At 518$$^\circ$$C, the rate of decomposition of a sample of gaseous acetaldehyde, initially at a pressure of 363 Torr was 1.00 Torr s$$^{-1}$$ when 5% had reacted and 0.50 Torr s$$^{-1}$$ when 33% had reacted. The order of the reaction is:

We have a single-reactant gas-phase decomposition. For such a reaction the differential rate law can be written in terms of pressure as

$$-\frac{dP}{dt}=k\,P^{\,n},$$

where $$P$$ is the instantaneous pressure, $$k$$ is the rate constant and $$n$$ is the order that we have to find.

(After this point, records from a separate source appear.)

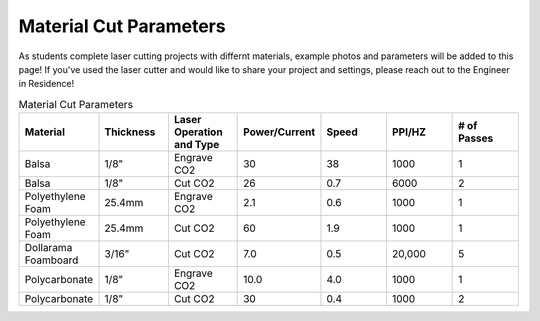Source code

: Material Cut Parameters
=======================
As students complete laser cutting projects with differnt materials, example photos and parameters will be added to this page! If you've used the laser cutter and would like to share your project and settings, please reach out to the Engineer in Residence!

.. list-table:: Material Cut Parameters
   :widths: 10 10 10 10 10 10 10
   :header-rows: 1

   * - Material
     - Thickness
     - Laser Operation and Type
     - Power/Current
     - Speed
     - PPI/HZ
     - # of Passes
   * - Balsa
     - 1/8"
     - Engrave CO2
     - 30
     - 38
     - 1000
     - 1
   * - Balsa
     - 1/8"
     - Cut CO2
     - 26
     - 0.7
     - 6000
     - 2
   * - Polyethylene Foam
     - 25.4mm
     - Engrave CO2
     - 2.1
     - 0.6
     - 1000
     - 1
   * - Polyethylene Foam
     - 25.4mm
     - Cut CO2
     - 60
     - 1.9
     - 1000
     - 1
   * - Dollarama Foamboard
     - 3/16"
     - Cut CO2
     - 7.0
     - 0.5
     - 20,000 
     - 5
   * - Polycarbonate
     - 1/8"
     - Engrave CO2
     - 10.0
     - 4.0
     - 1000 
     - 1
   * - Polycarbonate
     - 1/8"
     - Cut CO2
     - 30
     - 0.4
     - 1000 
     - 2 
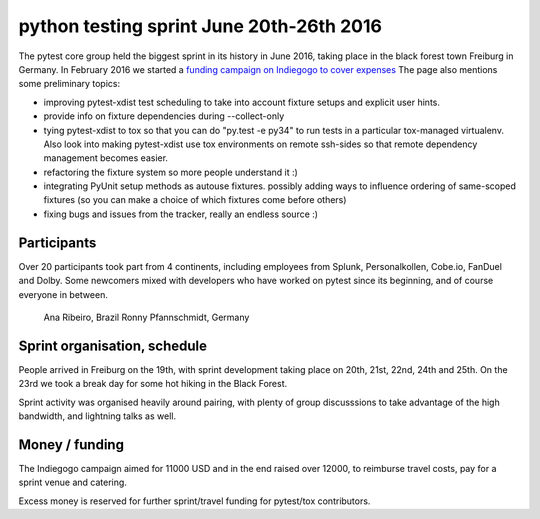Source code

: python testing sprint June 20th-26th 2016
======================================================

.. image:: ../img/freiburg2.jpg
   :width: 400

The pytest core group held the biggest sprint
in its history in June 2016, taking place in the black forest town Freiburg
in Germany.  In February 2016 we started a `funding
campaign on Indiegogo to cover expenses
<http://igg.me/at/pytest-sprint/x/4034848>`_ The page also mentions
some preliminary topics:

- improving pytest-xdist test scheduling to take into account
  fixture setups and explicit user hints.

- provide info on fixture dependencies during --collect-only

- tying pytest-xdist to tox so that you can do "py.test -e py34"
  to run tests in a particular tox-managed virtualenv.  Also
  look into making pytest-xdist use tox environments on
  remote ssh-sides so that remote dependency management becomes
  easier.

- refactoring the fixture system so more people understand it :)

- integrating PyUnit setup methods as autouse fixtures.
  possibly adding ways to influence ordering of same-scoped
  fixtures (so you can make a choice of which fixtures come
  before others)

- fixing bugs and issues from the tracker, really an endless source :)


Participants
--------------

Over 20 participants took part from 4 continents, including employees
from Splunk, Personalkollen, Cobe.io, FanDuel and Dolby. Some newcomers
mixed with developers who have worked on pytest since its beginning, and
of course everyone in between.
    Ana Ribeiro, Brazil
    Ronny Pfannschmidt, Germany 


Sprint organisation, schedule
-------------------------------

People arrived in Freiburg on the 19th, with sprint development taking
place on 20th, 21st, 22nd, 24th and 25th. On the 23rd we took a break
day for some hot hiking in the Black Forest.

Sprint activity was organised heavily around pairing, with plenty of group
discusssions to take advantage of the high bandwidth, and lightning talks
as well.


Money / funding
---------------


The Indiegogo campaign aimed for 11000 USD and in the end raised over
12000, to reimburse travel costs, pay for a sprint venue and catering.

Excess money is reserved for further sprint/travel funding for pytest/tox
contributors.

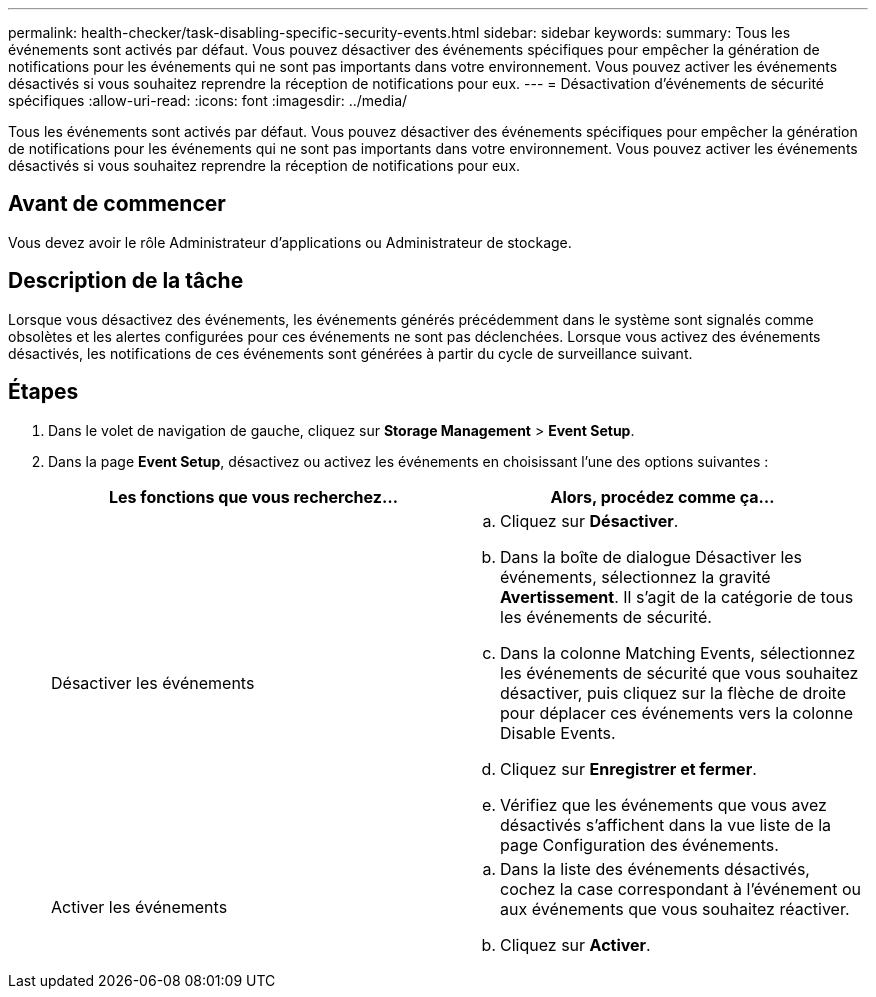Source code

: ---
permalink: health-checker/task-disabling-specific-security-events.html 
sidebar: sidebar 
keywords:  
summary: Tous les événements sont activés par défaut. Vous pouvez désactiver des événements spécifiques pour empêcher la génération de notifications pour les événements qui ne sont pas importants dans votre environnement. Vous pouvez activer les événements désactivés si vous souhaitez reprendre la réception de notifications pour eux. 
---
= Désactivation d'événements de sécurité spécifiques
:allow-uri-read: 
:icons: font
:imagesdir: ../media/


[role="lead"]
Tous les événements sont activés par défaut. Vous pouvez désactiver des événements spécifiques pour empêcher la génération de notifications pour les événements qui ne sont pas importants dans votre environnement. Vous pouvez activer les événements désactivés si vous souhaitez reprendre la réception de notifications pour eux.



== Avant de commencer

Vous devez avoir le rôle Administrateur d'applications ou Administrateur de stockage.



== Description de la tâche

Lorsque vous désactivez des événements, les événements générés précédemment dans le système sont signalés comme obsolètes et les alertes configurées pour ces événements ne sont pas déclenchées. Lorsque vous activez des événements désactivés, les notifications de ces événements sont générées à partir du cycle de surveillance suivant.



== Étapes

. Dans le volet de navigation de gauche, cliquez sur *Storage Management* > *Event Setup*.
. Dans la page *Event Setup*, désactivez ou activez les événements en choisissant l'une des options suivantes :
+
|===
| Les fonctions que vous recherchez... | Alors, procédez comme ça... 


 a| 
Désactiver les événements
 a| 
.. Cliquez sur *Désactiver*.
.. Dans la boîte de dialogue Désactiver les événements, sélectionnez la gravité *Avertissement*. Il s'agit de la catégorie de tous les événements de sécurité.
.. Dans la colonne Matching Events, sélectionnez les événements de sécurité que vous souhaitez désactiver, puis cliquez sur la flèche de droite pour déplacer ces événements vers la colonne Disable Events.
.. Cliquez sur *Enregistrer et fermer*.
.. Vérifiez que les événements que vous avez désactivés s'affichent dans la vue liste de la page Configuration des événements.




 a| 
Activer les événements
 a| 
.. Dans la liste des événements désactivés, cochez la case correspondant à l'événement ou aux événements que vous souhaitez réactiver.
.. Cliquez sur *Activer*.


|===

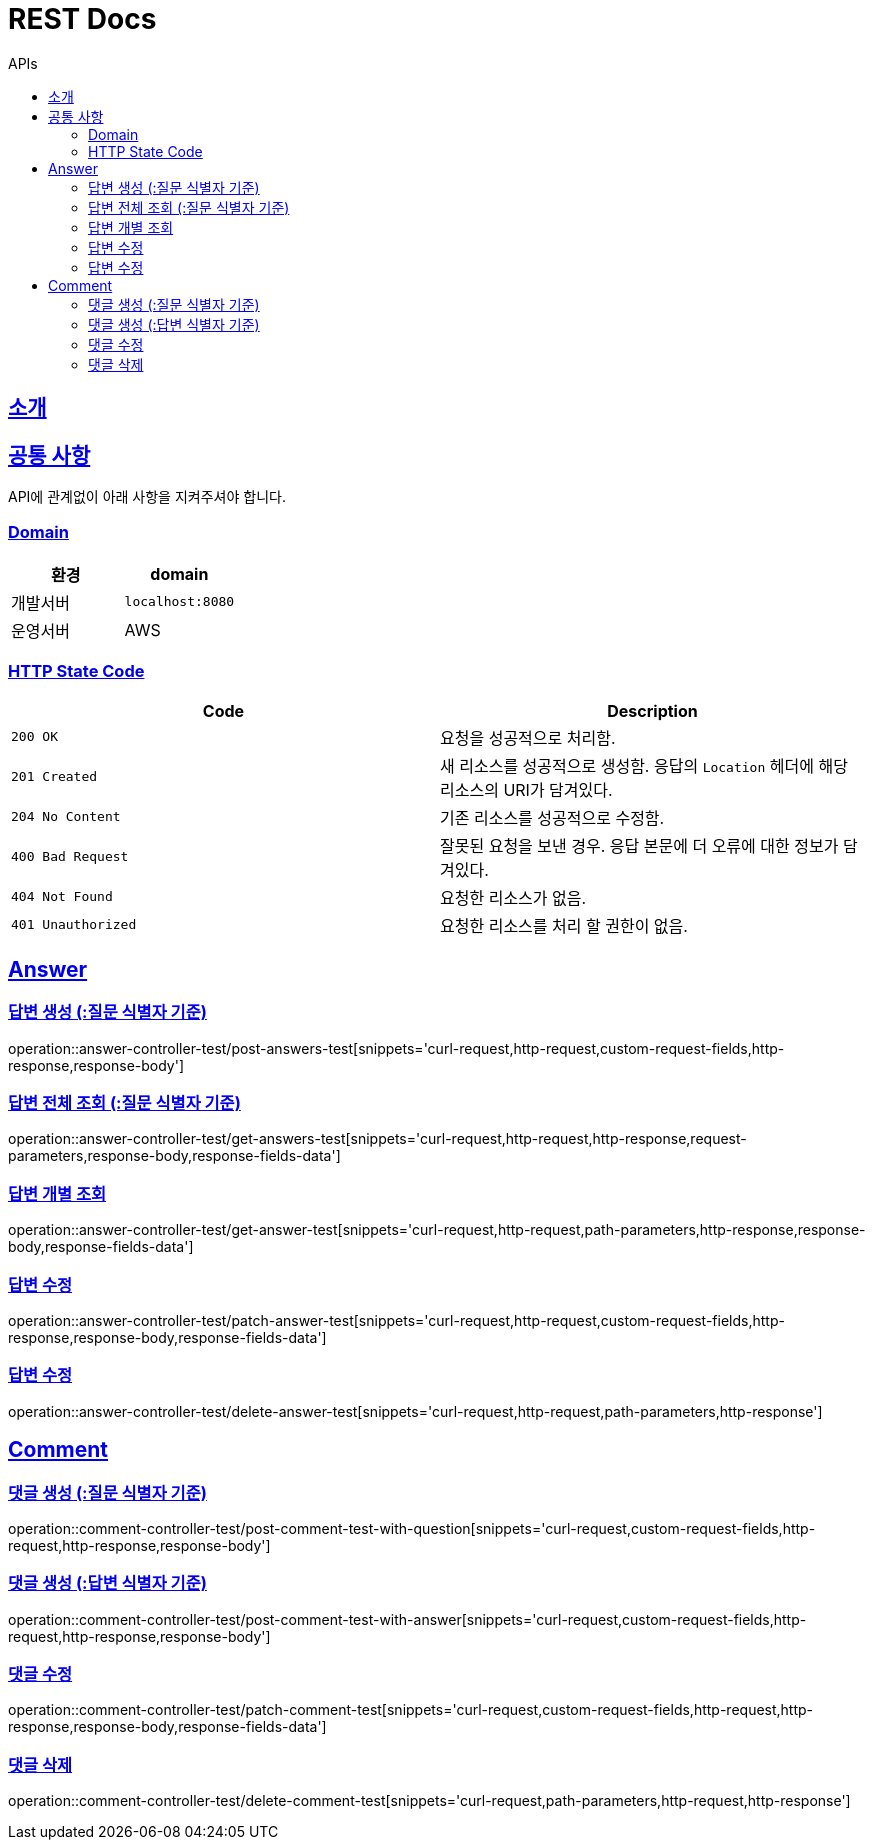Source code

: = REST Docs
:toc: left
:toclevels: 2
:toc-title: APIs
:doctype: book
:icons: font
:docinfo: shared-head
:sectlinks:
:source-highlighter: highlightjs

[[introduction]]
== 소개

[[common]]
== 공통 사항
API에 관계없이 아래 사항을 지켜주셔야 합니다.

=== Domain
|===
| 환경 | domain

| 개발서버
| `localhost:8080`

| 운영서버
| AWS
|===

=== HTTP State Code

|===
| Code | Description

| `200 OK`
| 요청을 성공적으로 처리함.

| `201 Created`
| 새 리소스를 성공적으로 생성함.
응답의 `Location` 헤더에 해당 리소스의 URI가 담겨있다.

| `204 No Content`
| 기존 리소스를 성공적으로 수정함.

| `400 Bad Request`
| 잘못된 요청을 보낸 경우. 응답 본문에 더 오류에 대한 정보가 담겨있다.

| `404 Not Found`
| 요청한 리소스가 없음.

| `401 Unauthorized`
| 요청한 리소스를 처리 할 권한이 없음.
|===

[[APIs]]
:operation-custom-request-fields-title: Request Fields
:operation-response-fields-data-title: Response Fields

== Answer
=== 답변 생성 (:질문 식별자 기준)
operation::answer-controller-test/post-answers-test[snippets='curl-request,http-request,custom-request-fields,http-response,response-body']

=== 답변 전체 조회 (:질문 식별자 기준)
operation::answer-controller-test/get-answers-test[snippets='curl-request,http-request,http-response,request-parameters,response-body,response-fields-data']

=== 답변 개별 조회
operation::answer-controller-test/get-answer-test[snippets='curl-request,http-request,path-parameters,http-response,response-body,response-fields-data']

=== 답변 수정
operation::answer-controller-test/patch-answer-test[snippets='curl-request,http-request,custom-request-fields,http-response,response-body,response-fields-data']

=== 답변 수정
operation::answer-controller-test/delete-answer-test[snippets='curl-request,http-request,path-parameters,http-response']

== Comment
=== 댓글 생성 (:질문 식별자 기준)
operation::comment-controller-test/post-comment-test-with-question[snippets='curl-request,custom-request-fields,http-request,http-response,response-body']

=== 댓글 생성 (:답변 식별자 기준)
operation::comment-controller-test/post-comment-test-with-answer[snippets='curl-request,custom-request-fields,http-request,http-response,response-body']

=== 댓글 수정
operation::comment-controller-test/patch-comment-test[snippets='curl-request,custom-request-fields,http-request,http-response,response-body,response-fields-data']

=== 댓글 삭제
operation::comment-controller-test/delete-comment-test[snippets='curl-request,path-parameters,http-request,http-response']
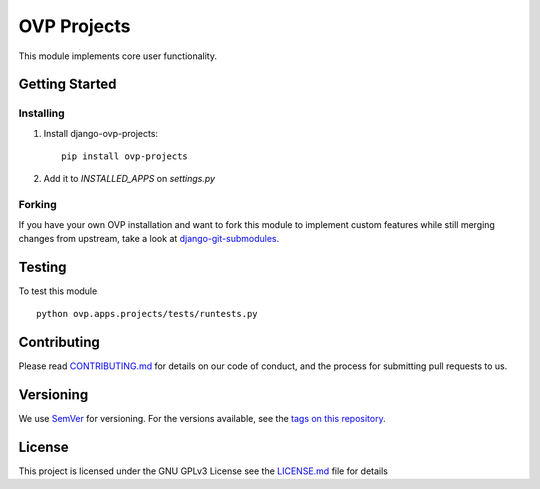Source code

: ==========
OVP Projects
==========

.. image:: https://img.shields.io/codeship/01c71ae0-73a1-0134-6261-42bac1247deb/master.svg?style=flat-square
.. image:: https://img.shields.io/codecov/c/github/OpenVolunteeringPlatform/django-ovp-projects.svg?style=flat-square
  :target: https://codecov.io/gh/OpenVolunteeringPlatform/django-ovp-projects
.. image:: https://img.shields.io/pypi/v/ovp-projects.svg?style=flat-square
  :target: https://pypi.python.org/pypi/ovp-projects/

This module implements core user functionality.

Getting Started
---------------
Installing
""""""""""""""
1. Install django-ovp-projects::

    pip install ovp-projects

2. Add it to `INSTALLED_APPS` on `settings.py`


Forking
""""""""""""""
If you have your own OVP installation and want to fork this module
to implement custom features while still merging changes from upstream,
take a look at `django-git-submodules <https://github.com/leonardoarroyo/django-git-submodules>`_.

Testing
---------------
To test this module

::

  python ovp.apps.projects/tests/runtests.py

Contributing
---------------
Please read `CONTRIBUTING.md <https://github.com/OpenVolunteeringPlatform/django-ovp-users/blob/master/CONTRIBUTING.md>`_ for details on our code of conduct, and the process for submitting pull requests to us.

Versioning
---------------
We use `SemVer <http://semver.org/>`_ for versioning. For the versions available, see the `tags on this repository <https://github.com/OpenVolunteeringPlatform/django-ovp-users/tags>`_. 

License
---------------
This project is licensed under the GNU GPLv3 License see the `LICENSE.md <https://github.com/OpenVolunteeringPlatform/django-ovp-users/blob/master/LICENSE.md>`_ file for details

The initial pressure is given as

$$P_0=363\ \text{Torr}.$$

The problem supplies the rate at two different extents of reaction, so we first convert the percentages reacted into the corresponding instantaneous pressures.

When 5 % has reacted, the fraction of acetaldehyde that is still present is $$1-0.05=0.95$$. Hence

$$P_1=0.95\,P_0=0.95\times 363=344.85\ \text{Torr}.$$

At this stage the rate is

$$r_1=\Bigl(-\frac{dP}{dt}\Bigr)_1=1.00\ \text{Torr s}^{-1}.$$

When 33 % has reacted, the unreacted fraction is $$1-0.33=0.67$$. Therefore

$$P_2=0.67\,P_0=0.67\times 363=243.21\ \text{Torr},$$

and the rate is

$$r_2=\Bigl(-\frac{dP}{dt}\Bigr)_2=0.50\ \text{Torr s}^{-1}.$$

Because the rate law is $$r=k\,P^{\,n}$$ at any moment, we can write for the two sets of conditions

$$r_1=k\,P_1^{\,n},\qquad r_2=k\,P_2^{\,n}.$$

Dividing the first equation by the second eliminates the unknown rate constant $$k$$:

$$\frac{r_1}{r_2}=\left(\frac{P_1}{P_2}\right)^{\!n}.$$

Substituting the numerical values,

$$\frac{1.00}{0.50}=2.00=\left(\frac{344.85}{243.21}\right)^{\!n}.$$

The pressure ratio is

$$\frac{344.85}{243.21}=1.418\ (\text{approximately}).$$

So we have

$$2.00=(1.418)^{\,n}.$$

To isolate $$n$$, we take natural logarithms of both sides (any logarithm base would work):

$$\ln 2.00 = n\,\ln 1.418.$$

Using the numerical logarithms $$\ln 2.00 = 0.6931$$ and $$\ln 1.418 \approx 0.3500$$, we obtain

$$n=\frac{0.6931}{0.3500}\approx 1.98.$$

The exponent is essentially 2, which means the reaction is second order with respect to acetaldehyde.

Hence, the correct answer is Option B.